The above description of the method of producing textiles is sufficiently elaborate for a study of this character. The methods of producing brocades, satins, velvets and other elaborately figured textiles of any sort may be studied more in detail by reference to 253 any standard encyclopedia or work of this character.

The fact that cotton is, as has been already shown, the most important of the textile industries, utilizing larger sums of capital, turning out greater values of product, distributing its products over a wider area and to a larger number of people than any other of the textiles, justifies a somewhat more elaborate discussion of this industry and its development during the period in which the manufacturing industries of the world have been transferred from hand labor to that of machines, and in which capital has come to form so important a factor in production.

The manufacture of textiles from cotton is, like that of iron and steel, “older than written history.” The art of cotton spinning and weaving is believed to have been practised in India, still a great cotton-producing section of the world, from 20 to 30 centuries ago. From India the production of cotton and manufacture of cotton goods moved westward into Persia, thence to the area immediately east of the Mediterranean, then to Egypt, and even southern Europe. The Moors are said to have introduced the cultivation and manufacture of cotton into Spain during their control of that section of Europe, but the cotton-manufacturing industry which existed at Seville, Cordova and Grenada fell into decay after their expulsion from Spain and was only resumed after the British, followed by the French and Germans, had developed the art of manufacturing cotton goods by machine methods. While the manufacture of yarn or threads from cotton declined in Spain, it later made its appearance in Italy in the fourteenth century and in Germany, Prussia, the Netherlands and England in the sixteenth century, and France in the seventeenth century, but it was not thought practicable to manufacture cloth exclusively from cotton until toward the close of the eighteenth century, the cotton yarn being used only for woof, while the warp used in conjunction therewith was either 254 wool, flax, or silk. The so-called “Manchester cottons” of earlier date were composed in part of cotton and in part of wool or linen. The first acquaintance of western Europe with cloths made entirely from cotton seems to have been in those brought from Calcutta, India (and therefore called calicoes); but the calicoes made in Europe at that time and for more than a century after were made, in part at least, of wool or linen.

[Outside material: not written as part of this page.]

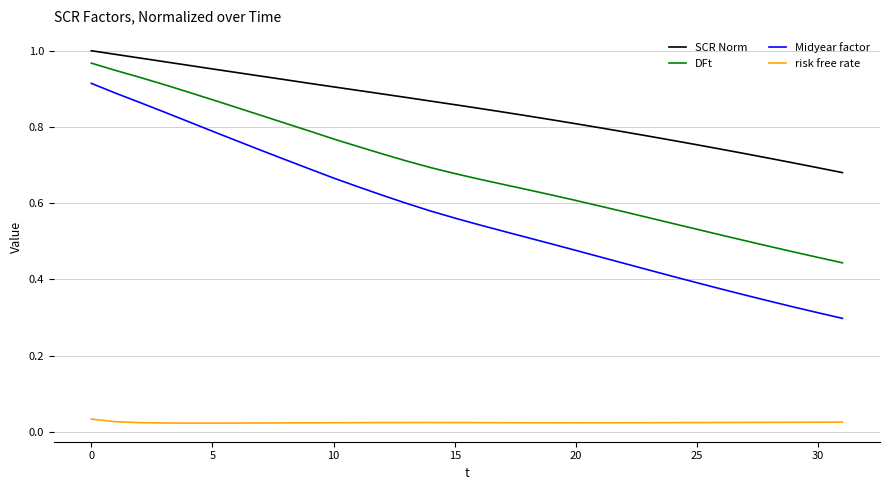

Does the chart have visible grid lines?

Yes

Prior to the latter part of the eighteenth century all cloths, whether of wool, cotton, silk, or flax, were manufactured by hand labor. The natural fabrics were, as described elsewhere in this work, spun into threads by the use of the simple spinning wheel, chiefly by the labor of women who were termed “Spinsters.” The threads thus obtained were made into cloth by the use of a loom upon the general principles above described, but of extremely simple design and operated solely by human power. Up to this time the making of threads or yarn and their transformation into cloth by the weavers, chiefly men, kept pace fairly with one another, the supply of thread or yarn being about equal to the demand by the weavers. “One good weaver,” says Dr. Ure, “could keep three active women at work spinning weft. In operating the loom, the shuttle which carried the thread back and forth between the raised and lowered sections of the warp was thrown back and forth with the hand, which required a constant extension of the hands to each side of the warp. In 1738 John Kay, an Englishman, devised a system by which the shuttle was thrown back and forth by means of strings attached at opposite ends of the lathe in which the shuttles ran, enabling a weaver to double the amount of cloth which he could manufacture within a given space of time, thus making the demand for yarn in excess of the supply.” “It was no uncommon thing,” says a writer on that subject, “for a weaver to walk three or four miles in a morning, and call on four or five spinners, before he could collect 255 weft to serve him for the remainder of the day.”

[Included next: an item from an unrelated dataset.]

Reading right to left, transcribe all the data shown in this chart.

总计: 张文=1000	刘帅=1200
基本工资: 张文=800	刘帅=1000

This stimulated active minds in those industries to devise some method for increasing the facilities for turning the wool or cotton or flax into the needed yarn, and James Hargreaves, a weaver, devised about 1764 a machine which he called the “spinning jenny,” in which were set eight spindles in a frame put in motion by a single wheel, and by moving backward and forward a moveable carriage containing a horizontal clasp to hold the material being twisted into threads, the quantity of yarn which one person could produce in a given length of time was greatly increased. Subsequently the number of spindles in the frame was increased to 20 or 30, and in time to more than 1,000. Hargreaves kept this invention secret for a time, using it merely to manufacture yarn for his own weaving, but it finally became known and the spinners of the neighborhood, believing that it would throw many out of employment, broke into his establishment and destroyed the machine. He, however, retired to Nottingham, erected a small mill and took out a patent for the “spinning jenny,” and in time it became to be an established method of manufacturing yarn and in a more elaborate form is the principal factor in the manufacture of cotton yarns in the great factories today, the number of spindles which a modern machine of this character now uses being often in excess of 1,000, instead of the 8 utilized by the original spinning jenny.

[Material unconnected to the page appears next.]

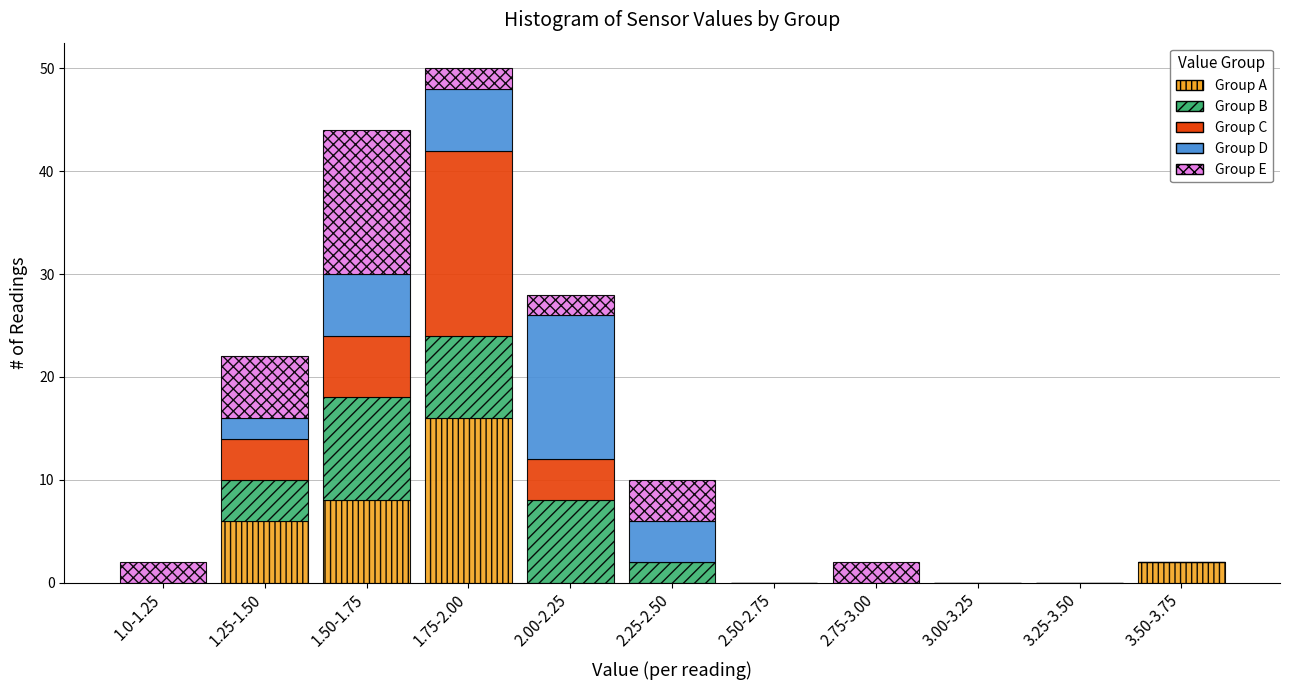

What is the highest value of the Group A series?

16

Meantime another method was being utilized and brought into operation, by which a stronger yarn could be produced. It seems to have been originally devised by John Wyatt, of Birmingham, England, and operated upon a system entirely different from that of the jenny. “The method adopted,” says Ellison, in his “Cotton Trade of Great Britain,” “was to pass the cotton through pairs of small grooved rollers placed horizontally, the upper and lower roller of each pair revolving in 256 contact, the sliver of cotton, after passing through these rollers, being caught by another pair of rollers placed immediately in front which revolve with three, four, or five times the velocity of the first pair and therefore draw out the sliver of cotton into three, four, or five times its former length and degree of fineness. After passing through this second pair of rollers it was attached to a spindle, the rapid revolutions of which twisted it into a thread and at the same time wound it upon a bobbin.” This method, devised by Wyatt in 1730 and patented in 1738, was perfected by Arkwright 30 years later and was known as the “spinning frame,” but since it was operated by water power, received the name of the “water frame.” By the use of this process the cotton yarn was made of sufficient strength to permit its use for the warp as well as for the woof, and thus, for the first time, the making of cloth entirely from cotton became practicable.